▸ **TEXTE À LIRE**:
-.-.-

Part de garantita à la Kaliente. (© Club Sandwich)

La garantita est une déclinaison du flan, élaborée à partir de farine de pois chiches. Cette spécialité algérienne se déguste saupoudrée de cumin ou de harissa et tout juste sortie du four. C’est d’ailleurs de là que vient son nom, kalentica faisant référence au terme caliente (chaud en espagnol).

Plus que son goût, c’est sa cuisson qui la rend très intéressante. Le fond de ce gâteau salé est sablé, son cœur est fondant et sa surface croustillante et gratinée. C’est ce mélange de textures si particulier qui fait qu’on “ne se lasse jamais d’une kalentica”, m’explique Guillaume Le Roux.

Le marché de Barbès

Repus par ces premières dégustations, on se dirige alors vers le célèbre marché du quartier. Sur le chemin, Guillaume passe par quelques lieux emblématiques du coin : le cinéma Louxor, lieu de fantaisie des années 1920 restauré au début des années 2010, le fameux Tati, et une fontaine à eau Wallace, don de Sir Richard Wallace à la ville de Paris après la Commune.

En chemin, on fait une halte à la pâtisserie orientale Nedjmet El Bahri où de magnifiques m’smen, mhadjeb et moutla nous font de l’œil. Lors du ramadan, les files d’attente devant l’enseigne (et les commerces voisins) s’étendent sur plusieurs mètres de long.

Étal de fruits secs sur le marché de Barbès. (© Club Sandwich)

-.-.-

▸ **EXTRAIT DE DONNÉES**:

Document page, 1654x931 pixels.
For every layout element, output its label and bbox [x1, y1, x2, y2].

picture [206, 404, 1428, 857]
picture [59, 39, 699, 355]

-.-.-

▸ **CONSIGNE**: Recopiez mot pour mot, en entier, le texte sur la garantita et le marché de Barbès qui figure plus haut.

▸ **RÉPONSE**:
Part de garantita à la Kaliente. (© Club Sandwich)

La garantita est une déclinaison du flan, élaborée à partir de farine de pois chiches. Cette spécialité algérienne se déguste saupoudrée de cumin ou de harissa et tout juste sortie du four. C’est d’ailleurs de là que vient son nom, kalentica faisant référence au terme caliente (chaud en espagnol).

Plus que son goût, c’est sa cuisson qui la rend très intéressante. Le fond de ce gâteau salé est sablé, son cœur est fondant et sa surface croustillante et gratinée. C’est ce mélange de textures si particulier qui fait qu’on “ne se lasse jamais d’une kalentica”, m’explique Guillaume Le Roux.

Le marché de Barbès

Repus par ces premières dégustations, on se dirige alors vers le célèbre marché du quartier. Sur le chemin, Guillaume passe par quelques lieux emblématiques du coin : le cinéma Louxor, lieu de fantaisie des années 1920 restauré au début des années 2010, le fameux Tati, et une fontaine à eau Wallace, don de Sir Richard Wallace à la ville de Paris après la Commune.

En chemin, on fait une halte à la pâtisserie orientale Nedjmet El Bahri où de magnifiques m’smen, mhadjeb et moutla nous font de l’œil. Lors du ramadan, les files d’attente devant l’enseigne (et les commerces voisins) s’étendent sur plusieurs mètres de long.

Étal de fruits secs sur le marché de Barbès. (© Club Sandwich)